Ted Cruz Just Involved Himself in a Crazy Conspiracy Theory That’s Dividing the NRA

His newest foreign policy advisor, Frank Gaffney, is a key player in the effort to remove vocal islamophobe Grover Norquist from the organization's board.

by Mike Spies
Mar 25 2016, 4:30pm

Photo via Getty Images


Photo via Getty Images

This article originally appeared in The Trace.

Ted Cruz named Frank Gaffney his foreign policy advisor on Thursday, a move that threatens to involve the Republican presidential contender in a contentious fight to get the party's most prominent anti-tax advocate kicked off the National Rifle Association's board.

Gaffney once worked for President Ronald Reagan's Department of Defense and now runs the Center for Security Policy, a hyper-conservative think tank that promulgates theories about a Muslim Brotherhood conspiracy to infiltrate the U.S. government. The Southern Poverty Law Center has deemed Gaffney "one of America's most notorious Islamophobes." For years, he has also worked to take down an unlikely target: Republican superstar and founder of Americans for Tax Reform, Grover Norquist.

Norquist is best known for browbeating GOP lawmakers into signing "The Taxpayer Protection Pledge," which contractually requires them to resist tax increases of almost any sort. But as The Trace reported in February, he also serves on the board of the NRA, and at the moment he is the subject of a recall effort spearheaded by Tea Party icon Glenn Beck. To make his case to his followers, many of whom are affiliated with the NRA, Beck has primarily relied on distorted evidence gathered by Gaffney.

The gist of Beck and Gaffney's beef with Norquist is an assertion that the latter has ties to Islamist extremists, which is a considerable distortion of reality. In the 1990s, Norquist started an organization called the Islamic Free Market Institute (IFMI), with the goal of spreading free market ideas to the Middle East. At times, he crossed paths with some people later identified as extremists—evidence, according to Beck and Gaffney, that Norquist has conspired with people who want to harm America.

Beck's feud with Norquist dates to at least 2013, and he has advocated since then to boot the anti-tax advocate from the NRA's board. A recall effort, led by Beck, is well underway, and a heated debate has broken out among the organization's members. On the popular firearms enthusiast website Ammoland, there have been posts defending Norquist, and others calling for his dismissal. In February, one commenter wrote, "The NRA better press the issue ... or it will lose tons of members, myself included!"

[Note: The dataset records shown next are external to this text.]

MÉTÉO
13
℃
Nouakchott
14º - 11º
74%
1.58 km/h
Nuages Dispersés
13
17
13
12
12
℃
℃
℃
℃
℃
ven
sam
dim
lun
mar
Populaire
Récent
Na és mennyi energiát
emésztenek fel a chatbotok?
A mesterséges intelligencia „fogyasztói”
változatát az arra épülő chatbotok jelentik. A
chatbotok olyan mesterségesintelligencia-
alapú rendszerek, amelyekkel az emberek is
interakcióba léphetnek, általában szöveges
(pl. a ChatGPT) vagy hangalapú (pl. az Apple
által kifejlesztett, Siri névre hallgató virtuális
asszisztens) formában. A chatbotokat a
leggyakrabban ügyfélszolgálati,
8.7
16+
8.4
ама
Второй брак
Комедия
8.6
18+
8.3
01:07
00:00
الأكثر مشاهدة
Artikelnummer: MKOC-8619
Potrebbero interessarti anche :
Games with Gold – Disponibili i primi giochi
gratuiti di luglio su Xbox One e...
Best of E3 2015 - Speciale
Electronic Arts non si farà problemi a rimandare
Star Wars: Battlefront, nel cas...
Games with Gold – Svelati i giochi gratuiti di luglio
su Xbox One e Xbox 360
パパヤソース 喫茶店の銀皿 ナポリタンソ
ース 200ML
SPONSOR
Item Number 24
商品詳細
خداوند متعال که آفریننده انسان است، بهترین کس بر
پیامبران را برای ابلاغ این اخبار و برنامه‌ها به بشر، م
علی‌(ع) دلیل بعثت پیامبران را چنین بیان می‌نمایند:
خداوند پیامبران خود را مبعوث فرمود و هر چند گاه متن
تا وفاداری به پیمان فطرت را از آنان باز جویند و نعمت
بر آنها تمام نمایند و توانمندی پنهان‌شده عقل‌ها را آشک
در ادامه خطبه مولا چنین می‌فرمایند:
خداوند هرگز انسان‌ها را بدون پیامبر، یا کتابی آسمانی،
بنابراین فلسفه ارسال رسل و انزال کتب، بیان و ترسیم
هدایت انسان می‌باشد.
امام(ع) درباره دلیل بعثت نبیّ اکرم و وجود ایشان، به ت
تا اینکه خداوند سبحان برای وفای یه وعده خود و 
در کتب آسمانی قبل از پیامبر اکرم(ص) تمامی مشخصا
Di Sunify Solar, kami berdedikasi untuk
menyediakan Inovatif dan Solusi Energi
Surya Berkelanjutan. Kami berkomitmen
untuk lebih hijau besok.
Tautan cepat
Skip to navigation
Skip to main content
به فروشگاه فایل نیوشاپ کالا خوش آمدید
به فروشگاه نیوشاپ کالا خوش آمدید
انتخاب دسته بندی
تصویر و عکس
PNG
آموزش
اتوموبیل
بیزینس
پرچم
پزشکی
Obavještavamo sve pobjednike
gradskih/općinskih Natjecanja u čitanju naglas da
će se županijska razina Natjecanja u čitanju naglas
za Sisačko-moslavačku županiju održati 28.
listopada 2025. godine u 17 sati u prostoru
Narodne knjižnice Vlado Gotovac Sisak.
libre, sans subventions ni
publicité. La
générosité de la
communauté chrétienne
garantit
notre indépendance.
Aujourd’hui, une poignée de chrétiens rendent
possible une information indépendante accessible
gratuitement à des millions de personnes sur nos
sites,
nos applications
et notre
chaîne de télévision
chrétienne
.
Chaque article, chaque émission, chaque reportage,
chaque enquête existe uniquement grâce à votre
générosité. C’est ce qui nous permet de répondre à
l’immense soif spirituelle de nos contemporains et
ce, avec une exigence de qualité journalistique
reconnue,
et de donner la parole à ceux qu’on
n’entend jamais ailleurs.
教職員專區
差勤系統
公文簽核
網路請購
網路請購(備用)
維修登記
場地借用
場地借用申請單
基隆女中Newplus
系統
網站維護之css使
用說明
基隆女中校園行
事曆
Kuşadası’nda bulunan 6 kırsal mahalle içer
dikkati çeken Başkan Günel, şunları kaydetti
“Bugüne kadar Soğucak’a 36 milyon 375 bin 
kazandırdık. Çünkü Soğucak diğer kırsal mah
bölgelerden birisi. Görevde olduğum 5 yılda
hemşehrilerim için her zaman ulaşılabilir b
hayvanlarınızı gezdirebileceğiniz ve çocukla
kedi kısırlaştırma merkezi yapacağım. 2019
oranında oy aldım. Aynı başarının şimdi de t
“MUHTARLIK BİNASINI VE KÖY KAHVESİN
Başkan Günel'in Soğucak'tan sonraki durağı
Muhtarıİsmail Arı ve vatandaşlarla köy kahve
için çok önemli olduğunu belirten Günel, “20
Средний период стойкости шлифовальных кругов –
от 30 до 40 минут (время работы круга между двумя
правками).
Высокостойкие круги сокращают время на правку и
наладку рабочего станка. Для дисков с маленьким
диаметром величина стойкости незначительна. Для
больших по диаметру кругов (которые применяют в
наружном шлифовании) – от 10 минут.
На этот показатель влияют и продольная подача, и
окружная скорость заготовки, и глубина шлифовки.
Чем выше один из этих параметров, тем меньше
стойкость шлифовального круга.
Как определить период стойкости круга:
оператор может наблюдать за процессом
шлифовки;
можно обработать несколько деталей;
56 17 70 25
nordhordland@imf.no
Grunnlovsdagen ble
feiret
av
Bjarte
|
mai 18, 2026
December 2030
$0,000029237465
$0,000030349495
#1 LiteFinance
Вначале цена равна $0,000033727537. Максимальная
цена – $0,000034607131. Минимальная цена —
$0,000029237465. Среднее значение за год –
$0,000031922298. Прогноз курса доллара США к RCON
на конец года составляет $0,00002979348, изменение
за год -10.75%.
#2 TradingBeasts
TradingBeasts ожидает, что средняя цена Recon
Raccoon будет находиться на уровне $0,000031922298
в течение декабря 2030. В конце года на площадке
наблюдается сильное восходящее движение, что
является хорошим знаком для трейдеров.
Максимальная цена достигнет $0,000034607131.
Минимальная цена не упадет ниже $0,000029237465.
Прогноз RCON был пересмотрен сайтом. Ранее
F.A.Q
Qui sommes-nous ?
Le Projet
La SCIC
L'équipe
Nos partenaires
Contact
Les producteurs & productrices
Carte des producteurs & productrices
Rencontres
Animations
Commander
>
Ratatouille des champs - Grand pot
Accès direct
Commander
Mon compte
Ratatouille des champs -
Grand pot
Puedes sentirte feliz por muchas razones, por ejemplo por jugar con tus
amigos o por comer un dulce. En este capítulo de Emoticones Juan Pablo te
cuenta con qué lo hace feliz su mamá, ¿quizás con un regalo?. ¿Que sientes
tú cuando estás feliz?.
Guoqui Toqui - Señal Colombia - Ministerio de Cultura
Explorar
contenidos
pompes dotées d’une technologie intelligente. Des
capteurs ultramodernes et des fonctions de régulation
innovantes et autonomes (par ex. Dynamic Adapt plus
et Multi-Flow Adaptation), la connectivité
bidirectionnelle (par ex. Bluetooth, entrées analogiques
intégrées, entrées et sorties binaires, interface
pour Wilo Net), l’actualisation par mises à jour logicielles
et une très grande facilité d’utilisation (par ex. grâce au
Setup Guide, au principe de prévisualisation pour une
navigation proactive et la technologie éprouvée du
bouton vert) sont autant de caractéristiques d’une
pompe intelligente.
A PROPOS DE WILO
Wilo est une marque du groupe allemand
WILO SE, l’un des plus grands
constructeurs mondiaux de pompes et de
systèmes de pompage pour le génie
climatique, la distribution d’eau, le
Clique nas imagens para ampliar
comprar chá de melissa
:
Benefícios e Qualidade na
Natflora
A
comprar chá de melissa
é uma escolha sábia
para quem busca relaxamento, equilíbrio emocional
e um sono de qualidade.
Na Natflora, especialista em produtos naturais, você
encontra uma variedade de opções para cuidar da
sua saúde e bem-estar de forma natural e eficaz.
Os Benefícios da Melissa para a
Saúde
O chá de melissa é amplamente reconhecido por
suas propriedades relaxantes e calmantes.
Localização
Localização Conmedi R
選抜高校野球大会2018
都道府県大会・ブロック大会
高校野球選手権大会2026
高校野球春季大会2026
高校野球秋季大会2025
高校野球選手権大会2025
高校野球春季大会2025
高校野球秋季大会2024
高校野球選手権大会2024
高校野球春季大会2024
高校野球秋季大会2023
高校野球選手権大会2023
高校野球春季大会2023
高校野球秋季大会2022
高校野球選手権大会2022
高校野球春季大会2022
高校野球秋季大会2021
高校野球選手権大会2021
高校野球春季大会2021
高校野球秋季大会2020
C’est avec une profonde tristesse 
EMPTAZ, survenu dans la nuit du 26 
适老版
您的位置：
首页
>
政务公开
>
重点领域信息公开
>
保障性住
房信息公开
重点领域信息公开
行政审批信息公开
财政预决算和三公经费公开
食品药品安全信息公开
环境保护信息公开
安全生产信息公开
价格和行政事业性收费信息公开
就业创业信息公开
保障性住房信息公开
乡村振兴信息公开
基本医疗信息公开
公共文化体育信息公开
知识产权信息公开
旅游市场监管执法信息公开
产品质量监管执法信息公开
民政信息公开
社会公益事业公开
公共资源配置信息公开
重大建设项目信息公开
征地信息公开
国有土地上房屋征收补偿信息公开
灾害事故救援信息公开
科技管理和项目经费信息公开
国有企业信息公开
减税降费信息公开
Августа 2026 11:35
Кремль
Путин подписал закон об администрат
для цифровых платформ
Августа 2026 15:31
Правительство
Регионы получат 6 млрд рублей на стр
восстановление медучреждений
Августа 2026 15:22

Whether Gaffney's involvement in the internecine NRA battle has implications for Cruz remains to be seen, but at minimum it promises to make potential conversations with senior NRA members—and Norquist himself—more complicated.

Cruz has sought to position himself as the most pro-gun candidate in the election. Yet by hiring Gaffney, Cruz may anger a number of long-serving NRA board members, including David Keene, the organization's president from 2011 to 2013, who have made public statements against the effort to recall Norquist.

Cruz could also lose the support of a man who is a natural ally. In April, on his campaign site, the Republican candidate announced that he had signed Norquist's pledge. As president, the press release read, "he will oppose and veto any all efforts to increase taxes." The release quoted Norquist, who referred to Cruz as a "strong and consistent advocate for taxpayers."